## Start DATA FOR PROCESSING

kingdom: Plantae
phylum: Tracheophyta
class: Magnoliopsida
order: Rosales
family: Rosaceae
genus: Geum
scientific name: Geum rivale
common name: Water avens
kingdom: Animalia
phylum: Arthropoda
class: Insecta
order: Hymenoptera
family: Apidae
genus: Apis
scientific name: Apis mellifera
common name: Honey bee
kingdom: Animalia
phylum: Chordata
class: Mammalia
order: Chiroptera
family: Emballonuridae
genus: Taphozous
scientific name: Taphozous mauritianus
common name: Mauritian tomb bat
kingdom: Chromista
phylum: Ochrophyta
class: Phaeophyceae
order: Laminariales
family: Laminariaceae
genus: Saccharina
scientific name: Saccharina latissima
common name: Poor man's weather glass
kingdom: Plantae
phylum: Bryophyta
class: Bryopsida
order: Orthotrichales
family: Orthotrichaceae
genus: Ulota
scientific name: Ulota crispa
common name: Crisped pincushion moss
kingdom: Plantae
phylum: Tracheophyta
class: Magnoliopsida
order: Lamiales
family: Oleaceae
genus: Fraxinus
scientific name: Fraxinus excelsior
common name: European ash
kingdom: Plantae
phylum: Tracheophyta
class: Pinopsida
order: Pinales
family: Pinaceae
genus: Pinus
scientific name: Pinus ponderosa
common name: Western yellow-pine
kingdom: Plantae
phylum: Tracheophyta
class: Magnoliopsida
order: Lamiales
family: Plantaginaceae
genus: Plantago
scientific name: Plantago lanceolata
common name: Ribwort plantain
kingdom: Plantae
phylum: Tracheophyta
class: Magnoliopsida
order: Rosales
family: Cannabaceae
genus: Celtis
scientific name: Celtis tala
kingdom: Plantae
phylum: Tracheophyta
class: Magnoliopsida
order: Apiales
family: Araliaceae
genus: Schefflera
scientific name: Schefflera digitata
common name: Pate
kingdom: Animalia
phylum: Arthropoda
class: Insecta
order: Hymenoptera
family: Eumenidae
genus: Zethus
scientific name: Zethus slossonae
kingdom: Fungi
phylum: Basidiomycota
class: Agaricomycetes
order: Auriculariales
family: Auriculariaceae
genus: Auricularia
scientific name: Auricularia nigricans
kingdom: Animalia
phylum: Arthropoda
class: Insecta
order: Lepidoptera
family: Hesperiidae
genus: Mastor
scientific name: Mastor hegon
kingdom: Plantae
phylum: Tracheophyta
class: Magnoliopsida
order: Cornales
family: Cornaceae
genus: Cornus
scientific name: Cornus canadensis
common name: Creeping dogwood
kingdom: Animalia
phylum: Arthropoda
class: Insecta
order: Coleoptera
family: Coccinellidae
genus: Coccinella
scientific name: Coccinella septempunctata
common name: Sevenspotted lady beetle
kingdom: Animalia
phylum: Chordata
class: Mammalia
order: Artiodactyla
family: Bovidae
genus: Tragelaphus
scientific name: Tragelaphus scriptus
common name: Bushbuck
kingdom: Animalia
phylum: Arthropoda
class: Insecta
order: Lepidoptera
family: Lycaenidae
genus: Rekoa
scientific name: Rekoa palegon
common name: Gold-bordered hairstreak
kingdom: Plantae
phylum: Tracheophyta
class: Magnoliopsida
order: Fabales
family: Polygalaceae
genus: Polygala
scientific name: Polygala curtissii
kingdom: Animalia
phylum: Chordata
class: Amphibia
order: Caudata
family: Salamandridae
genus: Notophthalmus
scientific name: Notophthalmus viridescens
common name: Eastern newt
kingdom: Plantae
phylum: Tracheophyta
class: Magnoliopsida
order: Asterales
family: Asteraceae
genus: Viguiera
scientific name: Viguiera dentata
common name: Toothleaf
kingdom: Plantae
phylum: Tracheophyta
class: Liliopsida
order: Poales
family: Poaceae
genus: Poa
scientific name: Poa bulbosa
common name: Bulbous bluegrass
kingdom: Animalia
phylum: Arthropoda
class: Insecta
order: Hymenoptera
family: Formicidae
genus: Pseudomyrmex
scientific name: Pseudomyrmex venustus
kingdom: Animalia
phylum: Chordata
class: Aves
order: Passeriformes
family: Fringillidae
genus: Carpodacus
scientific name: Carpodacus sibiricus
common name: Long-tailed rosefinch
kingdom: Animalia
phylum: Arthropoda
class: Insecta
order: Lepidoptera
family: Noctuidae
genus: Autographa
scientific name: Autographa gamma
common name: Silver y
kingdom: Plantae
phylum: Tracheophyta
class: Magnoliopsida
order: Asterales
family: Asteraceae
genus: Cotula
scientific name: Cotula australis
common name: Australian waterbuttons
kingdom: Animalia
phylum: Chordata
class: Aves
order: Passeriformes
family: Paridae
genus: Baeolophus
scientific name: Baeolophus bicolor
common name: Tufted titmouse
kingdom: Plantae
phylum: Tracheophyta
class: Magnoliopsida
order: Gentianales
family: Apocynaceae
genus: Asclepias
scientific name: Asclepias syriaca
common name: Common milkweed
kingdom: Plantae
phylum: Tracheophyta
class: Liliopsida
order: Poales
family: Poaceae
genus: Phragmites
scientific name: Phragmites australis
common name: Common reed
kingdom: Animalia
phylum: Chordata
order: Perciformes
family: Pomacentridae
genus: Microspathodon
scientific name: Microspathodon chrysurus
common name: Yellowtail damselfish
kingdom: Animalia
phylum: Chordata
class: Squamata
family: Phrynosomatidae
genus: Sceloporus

## End DATA FOR PROCESSING

• GOAL:
Render every line of the data above as a JSON array of strings, one string per line, with blank lines left out.

• EXPECTED ANSWER:
[
  "kingdom: Plantae",
  "phylum: Tracheophyta",
  "class: Magnoliopsida",
  "order: Rosales",
  "family: Rosaceae",
  "genus: Geum",
  "scientific name: Geum rivale",
  "common name: Water avens",
  "kingdom: Animalia",
  "phylum: Arthropoda",
  "class: Insecta",
  "order: Hymenoptera",
  "family: Apidae",
  "genus: Apis",
  "scientific name: Apis mellifera",
  "common name: Honey bee",
  "kingdom: Animalia",
  "phylum: Chordata",
  "class: Mammalia",
  "order: Chiroptera",
  "family: Emballonuridae",
  "genus: Taphozous",
  "scientific name: Taphozous mauritianus",
  "common name: Mauritian tomb bat",
  "kingdom: Chromista",
  "phylum: Ochrophyta",
  "class: Phaeophyceae",
  "order: Laminariales",
  "family: Laminariaceae",
  "genus: Saccharina",
  "scientific name: Saccharina latissima",
  "common name: Poor man's weather glass",
  "kingdom: Plantae",
  "phylum: Bryophyta",
  "class: Bryopsida",
  "order: Orthotrichales",
  "family: Orthotrichaceae",
  "genus: Ulota",
  "scientific name: Ulota crispa",
  "common name: Crisped pincushion moss",
  "kingdom: Plantae",
  "phylum: Tracheophyta",
  "class: Magnoliopsida",
  "order: Lamiales",
  "family: Oleaceae",
  "genus: Fraxinus",
  "scientific name: Fraxinus excelsior",
  "common name: European ash",
  "kingdom: Plantae",
  "phylum: Tracheophyta",
  "class: Pinopsida",
  "order: Pinales",
  "family: Pinaceae",
  "genus: Pinus",
  "scientific name: Pinus ponderosa",
  "common name: Western yellow-pine",
  "kingdom: Plantae",
  "phylum: Tracheophyta",
  "class: Magnoliopsida",
  "order: Lamiales",
  "family: Plantaginaceae",
  "genus: Plantago",
  "scientific name: Plantago lanceolata",
  "common name: Ribwort plantain",
  "kingdom: Plantae",
  "phylum: Tracheophyta",
  "class: Magnoliopsida",
  "order: Rosales",
  "family: Cannabaceae",
  "genus: Celtis",
  "scientific name: Celtis tala",
  "kingdom: Plantae",
  "phylum: Tracheophyta",
  "class: Magnoliopsida",
  "order: Apiales",
  "family: Araliaceae",
  "genus: Schefflera",
  "scientific name: Schefflera digitata",
  "common name: Pate",
  "kingdom: Animalia",
  "phylum: Arthropoda",
  "class: Insecta",
  "order: Hymenoptera",
  "family: Eumenidae",
  "genus: Zethus",
  "scientific name: Zethus slossonae",
  "kingdom: Fungi",
  "phylum: Basidiomycota",
  "class: Agaricomycetes",
  "order: Auriculariales",
  "family: Auriculariaceae",
  "genus: Auricularia",
  "scientific name: Auricularia nigricans",
  "kingdom: Animalia",
  "phylum: Arthropoda",
  "class: Insecta",
  "order: Lepidoptera",
  "family: Hesperiidae",
  "genus: Mastor",
  "scientific name: Mastor hegon",
  "kingdom: Plantae",
  "phylum: Tracheophyta",
  "class: Magnoliopsida",
  "order: Cornales",
  "family: Cornaceae",
  "genus: Cornus",
  "scientific name: Cornus canadensis",
  "common name: Creeping dogwood",
  "kingdom: Animalia",
  "phylum: Arthropoda",
  "class: Insecta",
  "order: Coleoptera",
  "family: Coccinellidae",
  "genus: Coccinella",
  "scientific name: Coccinella septempunctata",
  "common name: Sevenspotted lady beetle",
  "kingdom: Animalia",
  "phylum: Chordata",
  "class: Mammalia",
  "order: Artiodactyla",
  "family: Bovidae",
  "genus: Tragelaphus",
  "scientific name: Tragelaphus scriptus",
  "common name: Bushbuck",
  "kingdom: Animalia",
  "phylum: Arthropoda",
  "class: Insecta",
  "order: Lepidoptera",
  "family: Lycaenidae",
  "genus: Rekoa",
  "scientific name: Rekoa palegon",
  "common name: Gold-bordered hairstreak",
  "kingdom: Plantae",
  "phylum: Tracheophyta",
  "class: Magnoliopsida",
  "order: Fabales",
  "family: Polygalaceae",
  "genus: Polygala",
  "scientific name: Polygala curtissii",
  "kingdom: Animalia",
  "phylum: Chordata",
  "class: Amphibia",
  "order: Caudata",
  "family: Salamandridae",
  "genus: Notophthalmus",
  "scientific name: Notophthalmus viridescens",
  "common name: Eastern newt",
  "kingdom: Plantae",
  "phylum: Tracheophyta",
  "class: Magnoliopsida",
  "order: Asterales",
  "family: Asteraceae",
  "genus: Viguiera",
  "scientific name: Viguiera dentata",
  "common name: Toothleaf",
  "kingdom: Plantae",
  "phylum: Tracheophyta",
  "class: Liliopsida",
  "order: Poales",
  "family: Poaceae",
  "genus: Poa",
  "scientific name: Poa bulbosa",
  "common name: Bulbous bluegrass",
  "kingdom: Animalia",
  "phylum: Arthropoda",
  "class: Insecta",
  "order: Hymenoptera",
  "family: Formicidae",
  "genus: Pseudomyrmex",
  "scientific name: Pseudomyrmex venustus",
  "kingdom: Animalia",
  "phylum: Chordata",
  "class: Aves",
  "order: Passeriformes",
  "family: Fringillidae",
  "genus: Carpodacus",
  "scientific name: Carpodacus sibiricus",
  "common name: Long-tailed rosefinch",
  "kingdom: Animalia",
  "phylum: Arthropoda",
  "class: Insecta",
  "order: Lepidoptera",
  "family: Noctuidae",
  "genus: Autographa",
  "scientific name: Autographa gamma",
  "common name: Silver y",
  "kingdom: Plantae",
  "phylum: Tracheophyta",
  "class: Magnoliopsida",
  "order: Asterales",
  "family: Asteraceae",
  "genus: Cotula",
  "scientific name: Cotula australis",
  "common name: Australian waterbuttons",
  "kingdom: Animalia",
  "phylum: Chordata",
  "class: Aves",
  "order: Passeriformes",
  "family: Paridae",
  "genus: Baeolophus",
  "scientific name: Baeolophus bicolor",
  "common name: Tufted titmouse",
  "kingdom: Plantae",
  "phylum: Tracheophyta",
  "class: Magnoliopsida",
  "order: Gentianales",
  "family: Apocynaceae",
  "genus: Asclepias",
  "scientific name: Asclepias syriaca",
  "common name: Common milkweed",
  "kingdom: Plantae",
  "phylum: Tracheophyta",
  "class: Liliopsida",
  "order: Poales",
  "family: Poaceae",
  "genus: Phragmites",
  "scientific name: Phragmites australis",
  "common name: Common reed",
  "kingdom: Animalia",
  "phylum: Chordata",
  "order: Perciformes",
  "family: Pomacentridae",
  "genus: Microspathodon",
  "scientific name: Microspathodon chrysurus",
  "common name: Yellowtail damselfish",
  "kingdom: Animalia",
  "phylum: Chordata",
  "class: Squamata",
  "family: Phrynosomatidae",
  "genus: Sceloporus"
]